**Required work:**
Tally how many lines of the records contain the string "County". Reply with the number alone.

---

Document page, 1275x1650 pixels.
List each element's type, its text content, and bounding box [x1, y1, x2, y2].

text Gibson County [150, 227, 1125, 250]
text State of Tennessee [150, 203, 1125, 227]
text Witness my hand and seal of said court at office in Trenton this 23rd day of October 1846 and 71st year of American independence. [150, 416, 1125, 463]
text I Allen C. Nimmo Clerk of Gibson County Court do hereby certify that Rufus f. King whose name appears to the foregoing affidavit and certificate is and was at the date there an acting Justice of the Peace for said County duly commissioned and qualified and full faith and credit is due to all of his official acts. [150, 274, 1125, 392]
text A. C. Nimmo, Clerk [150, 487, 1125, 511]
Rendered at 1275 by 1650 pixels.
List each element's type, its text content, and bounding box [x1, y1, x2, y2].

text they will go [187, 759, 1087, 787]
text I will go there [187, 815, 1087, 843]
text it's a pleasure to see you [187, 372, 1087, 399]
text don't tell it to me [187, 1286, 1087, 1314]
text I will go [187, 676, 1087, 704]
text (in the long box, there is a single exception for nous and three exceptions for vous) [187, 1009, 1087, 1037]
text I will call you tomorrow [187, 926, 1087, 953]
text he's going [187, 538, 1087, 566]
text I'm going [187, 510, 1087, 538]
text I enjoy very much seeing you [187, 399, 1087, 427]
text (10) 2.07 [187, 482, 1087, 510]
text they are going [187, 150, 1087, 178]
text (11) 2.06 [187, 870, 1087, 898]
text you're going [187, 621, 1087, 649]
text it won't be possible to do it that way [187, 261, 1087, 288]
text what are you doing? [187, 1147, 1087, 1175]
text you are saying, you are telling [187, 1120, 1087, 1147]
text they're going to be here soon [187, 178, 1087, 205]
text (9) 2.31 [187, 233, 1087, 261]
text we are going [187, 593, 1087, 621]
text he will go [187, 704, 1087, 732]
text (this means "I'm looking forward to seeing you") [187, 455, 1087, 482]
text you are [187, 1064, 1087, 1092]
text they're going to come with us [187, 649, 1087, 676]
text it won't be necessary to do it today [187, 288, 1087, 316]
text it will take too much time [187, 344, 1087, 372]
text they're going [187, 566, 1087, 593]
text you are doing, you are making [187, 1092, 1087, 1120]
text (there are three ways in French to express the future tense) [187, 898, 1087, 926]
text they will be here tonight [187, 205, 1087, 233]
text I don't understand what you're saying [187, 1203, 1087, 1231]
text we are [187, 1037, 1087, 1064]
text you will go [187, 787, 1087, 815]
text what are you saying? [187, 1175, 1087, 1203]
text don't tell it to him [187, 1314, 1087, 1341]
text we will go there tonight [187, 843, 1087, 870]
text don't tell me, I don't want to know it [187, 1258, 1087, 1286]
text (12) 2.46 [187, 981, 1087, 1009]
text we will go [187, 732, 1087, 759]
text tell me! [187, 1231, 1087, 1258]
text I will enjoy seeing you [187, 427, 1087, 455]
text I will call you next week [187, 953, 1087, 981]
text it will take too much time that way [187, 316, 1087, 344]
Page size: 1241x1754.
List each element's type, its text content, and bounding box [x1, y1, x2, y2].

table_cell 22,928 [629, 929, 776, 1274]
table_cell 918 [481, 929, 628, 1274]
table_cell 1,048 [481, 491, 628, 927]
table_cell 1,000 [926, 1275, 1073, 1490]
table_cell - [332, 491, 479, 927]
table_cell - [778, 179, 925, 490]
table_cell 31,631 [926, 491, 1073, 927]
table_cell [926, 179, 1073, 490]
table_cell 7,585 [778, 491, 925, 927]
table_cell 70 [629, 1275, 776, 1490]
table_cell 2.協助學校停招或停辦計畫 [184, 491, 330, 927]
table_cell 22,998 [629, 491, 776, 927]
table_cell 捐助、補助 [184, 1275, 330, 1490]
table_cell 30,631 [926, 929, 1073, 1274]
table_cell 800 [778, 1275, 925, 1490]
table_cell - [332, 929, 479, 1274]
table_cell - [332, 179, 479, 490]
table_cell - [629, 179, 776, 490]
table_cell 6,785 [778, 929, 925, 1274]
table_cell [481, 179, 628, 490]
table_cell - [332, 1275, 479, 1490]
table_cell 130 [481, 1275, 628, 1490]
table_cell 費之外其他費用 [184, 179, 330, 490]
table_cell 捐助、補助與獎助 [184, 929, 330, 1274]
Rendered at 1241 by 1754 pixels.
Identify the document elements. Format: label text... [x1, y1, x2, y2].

---

**Solved problem:**
2